Bernard Tapie with President Mittérand
In 1992, Tapie decided he wanted to go into politics and was named Minister of City Affairs by then president François Mittérand on condition that he divest himself of any business he owned so as to avoid potential conflicts of interest. Having bought the Adidas sportswear company several years earlier with the help of a loan from public bank Crédit Lyonnais, he asked CL to assist in the sale of Adidas and set the asking price at €335 million. In 1993, having found no takers, CL offered to buy Adidas itself and paid Tapie his asking price but soon afterward sold the company for €701 million to businessman Robert-Louis Dreyfus. Tapie claims that CL had known of the potential buyer all along but kept him hidden in order to make the deal itself. He sued CL and after fourteen years of legal proceedings Tapie requested and Christine Lagarde, then Economics Minister of President Nicolas Sarkozy, accepted that the matter be submitted to Arbitration for a speedier resolution. [Note: Tapie had meanwhile switched allegiance from the socialist to the centre-right UMP party, where he found the backing of Sarkozy just as he had won over Mittérand before.] The parties chose three arbitrators, who concluded that Tapie had indeed been cheated and ordered CL to pay him €403 million in damages and interest. 

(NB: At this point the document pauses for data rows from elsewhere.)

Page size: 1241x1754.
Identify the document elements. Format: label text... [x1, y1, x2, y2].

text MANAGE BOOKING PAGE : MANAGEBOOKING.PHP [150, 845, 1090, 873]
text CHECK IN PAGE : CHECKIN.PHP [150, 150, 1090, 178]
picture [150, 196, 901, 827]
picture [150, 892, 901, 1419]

Bernard Tapie with "supporters" Sarkozy and Lagarde
This may seem just another business dispute, but everything concerning the colorful Bernard Tapie tends to become a matter of national interest. He is handsome, brash, pugnacious and visible, able to charm men and women alike. A self-made millionaire, he has made and lost fortunes, owned a successful cycling team (winning the Tour de France twice), and the OM football club of Marseilles (national champion four times in a row). But in 1994 he was accused of match fixing, spent six months in prison, and had to resign as government minister. Released from prison, bankrupt, banned from football and ineligible for public office, he decided to become an actor and appeared in a film by Claude Lelouch, Hommes, Femmes, Mode d'Emploi, on stage in One Flew Over the Cuckoo's Nest, on television in the series Commissaire Valence and as a TV game show host. In 2011 he was the subject of an American documentary: "Who is Bernard Tapie?" by Marina Zenovich. 

In 2013 he bought a string of newspapers in the south, including the biggest regional paper La Provence, which brought him back to Marseilles where he was fondly remembered for his golden years at OM and where his outsize personality was a natural fit. Here, the gutsy street kid who outsmarts the stuffed-shirt bankers, dares to think big, is bling-bling to his eyebrows, happy to show off with a yacht, private plane, and multiple residences, is a bit of a comic-strip hero.

He borrowed heavily to buy the newspapers and had to sell his yacht and private plane to cover debts, and following the recent cancellation of his arbitrage award many of his assets have been seized. But to his fans, this is just another setback he will overcome. The man has been up and he has been down, but he is larger than life. He will find a way, he will be back.